An independent review will be undertaken to protect NHS staff who speak out, after whistleblowers related their stories to Jeremy Hunt.
The review should begin in the next couple of months and is to be completed in November (2014).
Miss Chowdhury reported two consultants for allegedly working at a private hospital when they were supposed to be working at Ealing Hospital on regular occasions between 2006 and 2009.
She received a letter from Mr Hunt after the meeting.
The Health Secretary said the meeting was an important opportunity to hear testimonies and witnesses' determination to bring about a crucial task: fundamentally changing the NHS culture so workers feel safe enough to raise concerns.
Mr Hunt said in his letter dated June 24: “I have been reflecting on what we heard and the ideas discussed at the meeting and have decided to ask Sir Robert Francis QC to lead an independent review of policy to protect and support NHS staff who speak up.
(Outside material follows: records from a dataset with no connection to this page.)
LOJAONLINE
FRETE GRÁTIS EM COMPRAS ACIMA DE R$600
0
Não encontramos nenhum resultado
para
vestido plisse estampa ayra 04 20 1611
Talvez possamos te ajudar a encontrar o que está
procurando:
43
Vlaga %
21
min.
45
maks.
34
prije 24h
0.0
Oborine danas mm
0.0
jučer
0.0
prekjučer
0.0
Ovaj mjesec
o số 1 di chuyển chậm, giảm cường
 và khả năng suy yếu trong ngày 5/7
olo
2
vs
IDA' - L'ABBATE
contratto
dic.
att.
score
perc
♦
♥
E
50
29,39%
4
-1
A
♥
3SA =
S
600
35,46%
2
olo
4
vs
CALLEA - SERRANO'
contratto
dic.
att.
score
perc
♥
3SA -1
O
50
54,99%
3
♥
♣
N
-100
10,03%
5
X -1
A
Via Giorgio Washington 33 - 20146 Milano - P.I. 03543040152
“Sir Robert will consider what can be done to ensure that, if NHS whistleblowers are mistreated in the future, there are appropriate remedies for them and accountability for those mistreating them.”
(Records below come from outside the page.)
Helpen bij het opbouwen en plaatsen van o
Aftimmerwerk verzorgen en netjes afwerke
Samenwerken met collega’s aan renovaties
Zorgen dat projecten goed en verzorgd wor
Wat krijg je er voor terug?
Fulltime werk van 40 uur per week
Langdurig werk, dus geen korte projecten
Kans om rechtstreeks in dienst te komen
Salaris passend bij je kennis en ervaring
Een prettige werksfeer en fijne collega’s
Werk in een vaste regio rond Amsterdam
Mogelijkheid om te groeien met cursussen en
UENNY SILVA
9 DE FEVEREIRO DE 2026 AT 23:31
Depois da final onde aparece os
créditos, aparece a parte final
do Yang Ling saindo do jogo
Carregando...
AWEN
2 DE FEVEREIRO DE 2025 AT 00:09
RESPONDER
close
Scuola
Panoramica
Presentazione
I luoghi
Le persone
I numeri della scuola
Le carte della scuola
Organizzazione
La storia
Miss Chowdhury said: “It’s not a solution but it’s a way forward- at last they are doing something and it could be that whistleblowers are protected to a certain degree but they need to be looking at individual cases and putting in the correct measures.
“Unfortunately, it’s not a public inquiry as we asked for however it’s a step in the right direction.”
Miss Chowdhury worked for the NHS for 30 years and has been fighting for a positive outcome to her case since 2009 when she first made the fraud allegations.
The 54-year-old was dismissed from Ealing Hospital when counter fraud allegations were made about her and despite being cleared in a hearing, did not get her job back.
A spokesman for Ealing Hospital NHS Trust said: “The trust does and will support any development that enhances openness and transparency in the NHS.”